The only way out is through. Until it isn’t.

Because we’re lucky enough to have customers across North America, I travel quite a bit. A few Mondays ago, I made the drive from Gothenburg to the airport in Lincoln, Nebraska. I was supposed to catch a plane to Minneapolis, so I could visit with customers. Once I arrived at the airport, though, I found my flight was cancelled due to mechanical issues.

No big deal. I was already 2.5 hours into my trip, and I wasn’t going to call it quits and turn around. I climbed back behind the wheel and followed the interstate out of Lincoln headed north and east.

After all, that’s what those of us in ag do. We run into an obstacle, and we find a way. We keep going. We plow through—literally. I saw it over and over again as I drove. Throughout Nebraska, Iowa and southern Minnesota, I saw tractors in the fields. After the sunset, I saw their lights in the distance in every direction, like a constellation had floated down to earth.

Planting is seriously delayed for many in the industry, and those lights reminded me of the stress so many of us face getting crops in the ground. But we keep going. We find a way.

The only way out is through, right? When it comes to things you can’t control, that’s true. Weather, soil conditions and the effects they have on your schedule are some of those things.

When the pressure increases, it’s easy to let it strain the relationships with the people around you. It happens to all of us, and I’m certainly not immune. During tense times, I can act or speak in ways that I regret later. I’m trying to change that. As I’ve focused on that change, I’ve realized there’s one thing that eases the stress and helps me plow through without regret—someone who takes the time to listen, someone who gives me the time even when neither of us may have it to spare.
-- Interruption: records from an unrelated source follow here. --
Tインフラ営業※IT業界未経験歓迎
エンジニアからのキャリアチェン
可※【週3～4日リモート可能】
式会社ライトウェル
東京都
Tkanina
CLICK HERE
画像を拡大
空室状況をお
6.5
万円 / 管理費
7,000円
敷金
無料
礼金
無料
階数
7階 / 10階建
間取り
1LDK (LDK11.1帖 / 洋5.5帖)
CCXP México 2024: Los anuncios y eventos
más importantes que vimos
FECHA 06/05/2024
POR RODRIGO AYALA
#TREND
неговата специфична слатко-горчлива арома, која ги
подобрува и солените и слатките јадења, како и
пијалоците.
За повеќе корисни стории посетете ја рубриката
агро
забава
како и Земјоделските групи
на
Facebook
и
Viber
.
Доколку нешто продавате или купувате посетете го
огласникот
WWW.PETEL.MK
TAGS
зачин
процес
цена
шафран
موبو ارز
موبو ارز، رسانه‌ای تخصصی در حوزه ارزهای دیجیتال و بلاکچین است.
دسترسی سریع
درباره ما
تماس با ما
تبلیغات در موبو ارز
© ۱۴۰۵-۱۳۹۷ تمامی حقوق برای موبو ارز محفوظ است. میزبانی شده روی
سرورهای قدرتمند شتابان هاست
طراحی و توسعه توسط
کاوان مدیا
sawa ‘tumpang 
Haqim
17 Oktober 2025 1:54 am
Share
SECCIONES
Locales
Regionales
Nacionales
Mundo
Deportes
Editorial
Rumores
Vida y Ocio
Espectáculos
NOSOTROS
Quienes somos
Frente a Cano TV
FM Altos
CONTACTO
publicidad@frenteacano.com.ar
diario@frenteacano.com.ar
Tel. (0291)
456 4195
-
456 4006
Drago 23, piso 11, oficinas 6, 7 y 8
I guess that’s what my 1,200-mile drive reinforced: we all need those people, and we all need to be that person.

You can plow through tough times, but you can’t plow through the people around you. So if you know of someone who’s pulling 22-hour days, who’s running out of time or who’s facing other pressures, take the time to listen to them. Crawl up in the cab and lend an ear. And if you need someone to listen, just ask.

Seasons come and go. Crops go into the ground and come back out. Good relationships, on the other hand, are meant to persist. That takes as much care and nurturing as any crop. Probably more. So take the time to tend to your relationships. Make the time if necessary. You won’t regret it.